### Учебные задания
- a) Перепишите фрагмент исходного текста от "Русский колумбарий" до "Сочинения. С. 102.]." включительно, подставив "европейской цивилизации" вместо "западной цивилизации".
- b) Назовите по фамилии всех авторов, чьи высказывания цитируются или пересказываются в основной части исходного текста (сноски не учитываются).
-------- Исходный текст
Так же оправдывался Надеждин, пострадавший за публикацию «Философического письма». Под его обиженным пером конструкция Чаадаева приобрела комический характер:
Мы дети, и это детство есть наше счастье. С нашей простой, девственной, младенческой природой, не испорченной никакими предубеждениями ‹…› можно сделать все без труда, без насилия: из нас, как из чистого, мягкого воска, можно вылепить все формы истинного совершенства. О! какой невообразимый верх дает нам пред европейцами это святое, блаженное детство![53 - Надеждин Н. И. Два ответа Чаадаеву // Петр Чаадаев: Pro et Contra. С. 96.]
Хорошо известный нашим авторам Кант в эссе «Что такое просвещение?» дал классическое определение. «Просвещение есть выход человечества из незрелости, в которой оно само себя держит». Лень и трусость суть главные причины, по которым многие остаются в состоянии незрелости, и этим пользуются их «сторожа», иначе говоря – власти, которым выгодно такое состояние. Другой ответ на восторг Надеждина по поводу собственной незрелости давала только что прочитанная им «Демократия в Америке»: деспотическая власть, писал Токвиль, похожа на родительскую, но имеет противоположный интерес. Родители готовят детей к взрослой жизни, деспоты стремятся сохранить их в младенческом состоянии.
Русский колумбарий
Почитатели Петра и Екатерины хотели видеть в николаевском царствовании продолжение дела Просвещения, и американский пример имел для них первостепенное значение. Освоение Америки казалось предвестием близкой судьбы остального мира, включая Россию. Быстрое подчинение и насильственное просвещение заморских территорий воспринимались как доказательство универсальности западной цивилизации. Как писал Чаадаев в одном из «Философических писем»,
с тех пор как земной шар был как бы вновь охвачен Европой и новый мир, всплывший из океана, был ею заново пересоздан, а остальные человеческие племена ей ‹…› подчинились, ‹…› нравственное начало вселенной получало новый закон, новое устройство. Разумеется, материал старого мира был использован при построении нового[54 - Чаадаев П. Я. Сочинения. С. 102.].
----------------
-------- Выборка данных
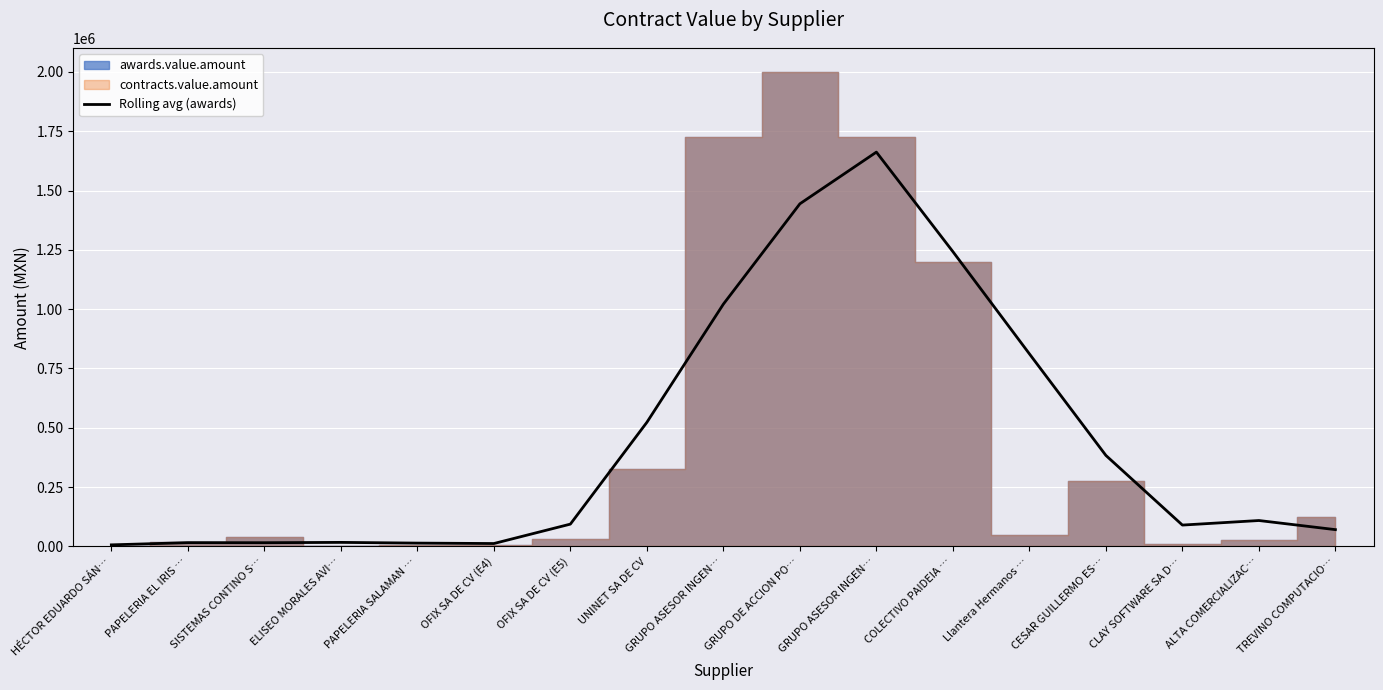

The chart shows a value of 261882.4 at UNINET SA DE CV. True or false?

False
----------------
### Ожидаемые ответы
- a)
Русский колумбарий
Почитатели Петра и Екатерины хотели видеть в николаевском царствовании продолжение дела Просвещения, и американский пример имел для них первостепенное значение. Освоение Америки казалось предвестием близкой судьбы остального мира, включая Россию. Быстрое подчинение и насильственное просвещение заморских территорий воспринимались как доказательство универсальности европейской цивилизации. Как писал Чаадаев в одном из «Философических писем»,
с тех пор как земной шар был как бы вновь охвачен Европой и новый мир, всплывший из океана, был ею заново пересоздан, а остальные человеческие племена ей ‹…› подчинились, ‹…› нравственное начало вселенной получало новый закон, новое устройство. Разумеется, материал старого мира был использован при построении нового[54 - Чаадаев П. Я. Сочинения. С. 102.].

- b) Надеждин, Чаадаев, Кант, Токвиль